Sebab, tak jarang dalam coretannya, Kartini menyebut judul sebuah karangan dan mengutip kalimatkalimat
yang pernah ia baca. Kartini, kala itu memang membaca De Stille Kraacht karya Louis Coperus, roman-feminis karya Goekoop de-Jong Van Beek, juga Die Waffen Nieder, roman anti-perang karya Berta Von Suttner.
Kartini menemukan ambang baru untuk menumpahkan segala isi hatinya dengan secara aktif menulis. Apalagi, Estelle Zeehandelaar, gadis sosialis Belanda, juga sering berbalas surat dan bertukar gagasan dengan Kartini.

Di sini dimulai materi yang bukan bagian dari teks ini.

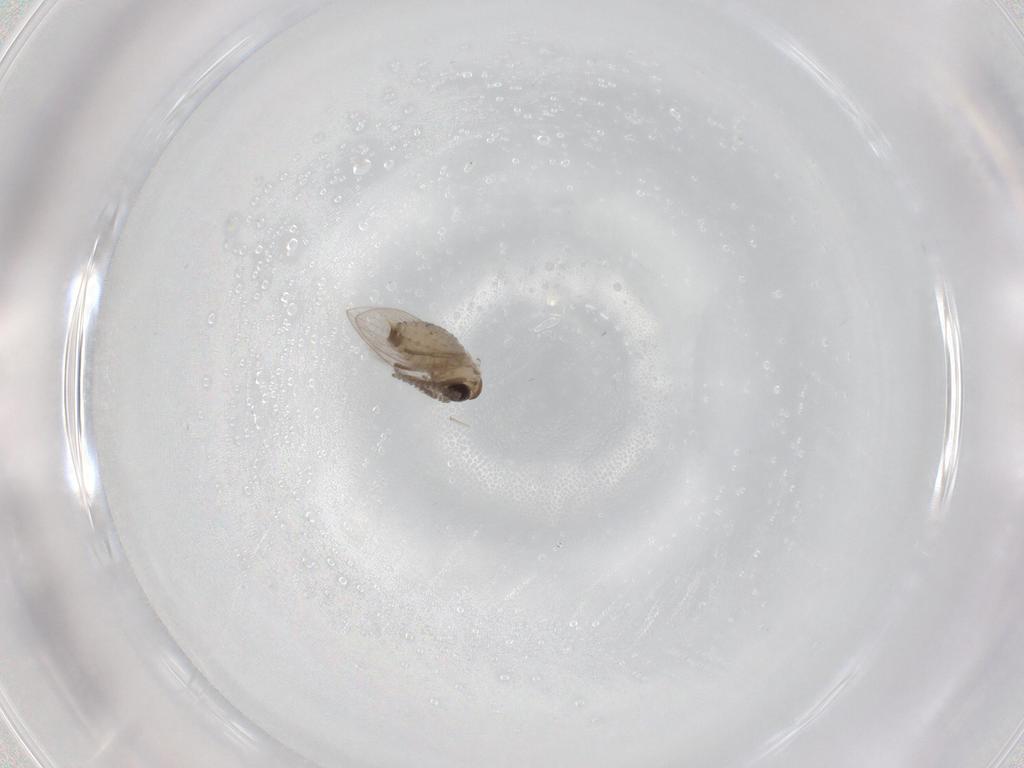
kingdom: Animalia
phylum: Arthropoda
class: Insecta
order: Diptera
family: Psychodidae
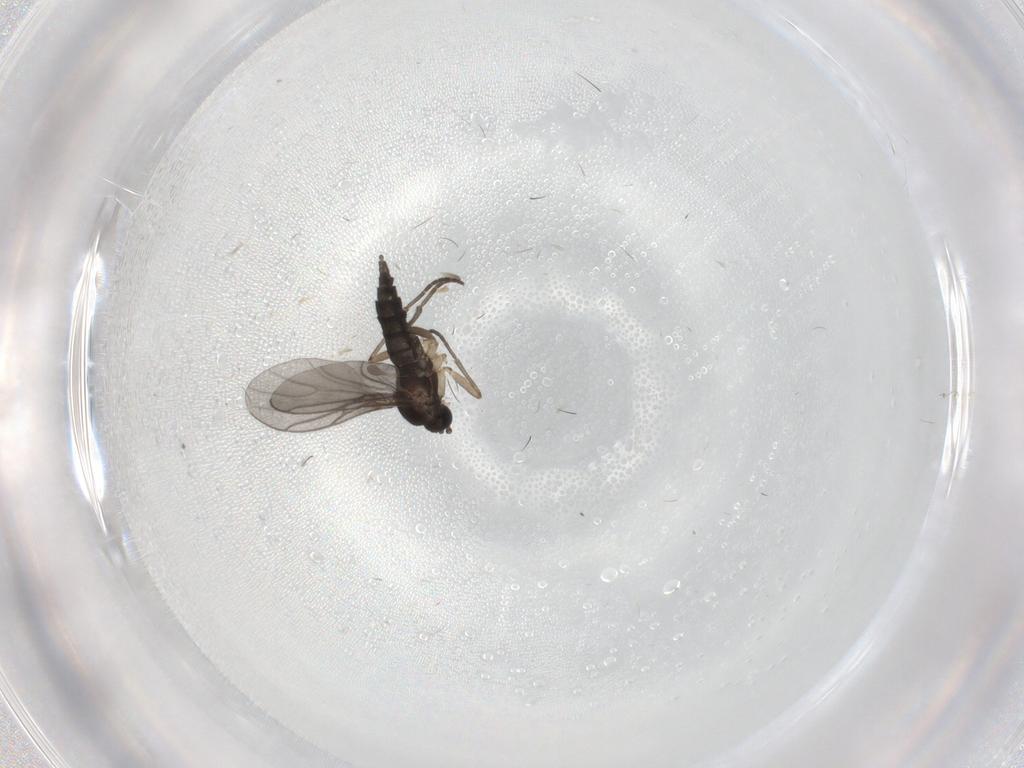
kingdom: Animalia
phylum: Arthropoda
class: Insecta
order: Diptera
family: Sciaridae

Melalui tulisannya itulah Kartini menggugat tentang persamaan hak, kemanusiaan, juga feodalisme
yang mengerangkengnya dan perempuan-perempuan lain sebangsanya.
Sebagai pribadi yang tumbuh dari kalangan bangsawan yang sangat patriarkhis, Kartini ternyata mampu melampaui—betapapun terbatasnya ruang yang berhasil bisa ia lampaui—dominasi pemikiran patriarkhis yang merendahkan martabat perempuan kala itu.

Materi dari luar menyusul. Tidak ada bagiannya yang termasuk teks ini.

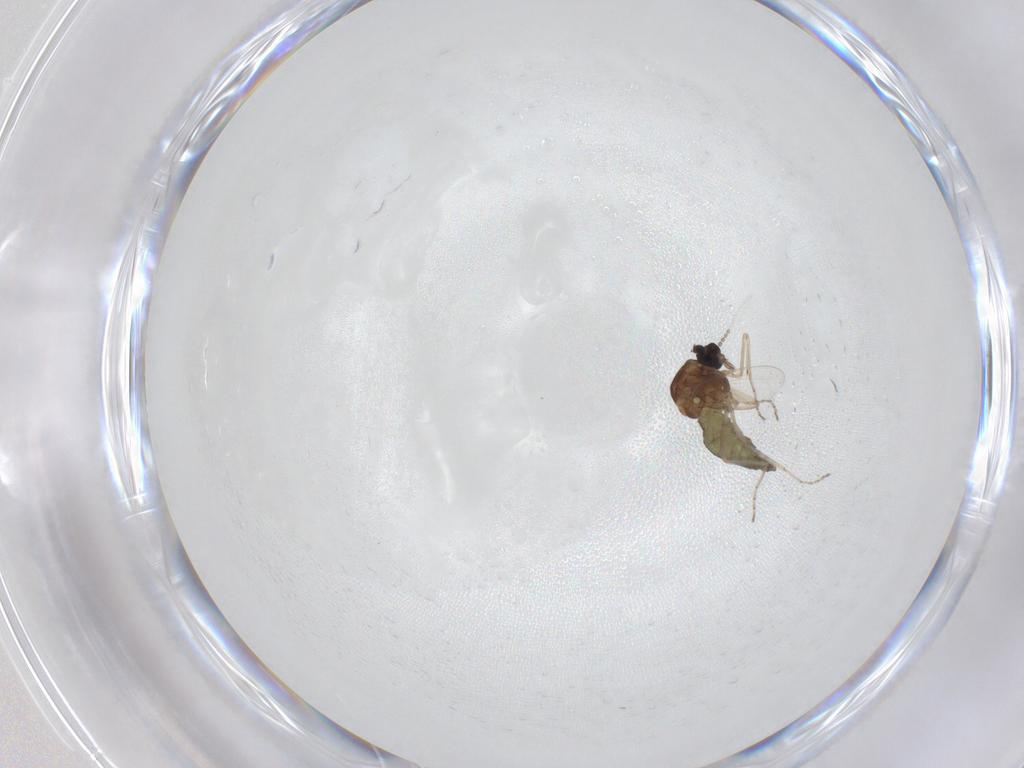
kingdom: Animalia
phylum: Arthropoda
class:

R.A. Kartini, bagi saya, adalah marka dari keberanian, kemandirian, keuletan dan kecerdasan. Ia layak dijadikan simbol tentang sikap seorang perempuan yang berani menempuh jalan berbeda; betapapun, pada momen tertentu, ia dipaksa kompromistis, tak berdaya, dan gagal berkata tidak saat misalnya, terpaksa harus menikah dengan laki-laki pilihan orangtuanya.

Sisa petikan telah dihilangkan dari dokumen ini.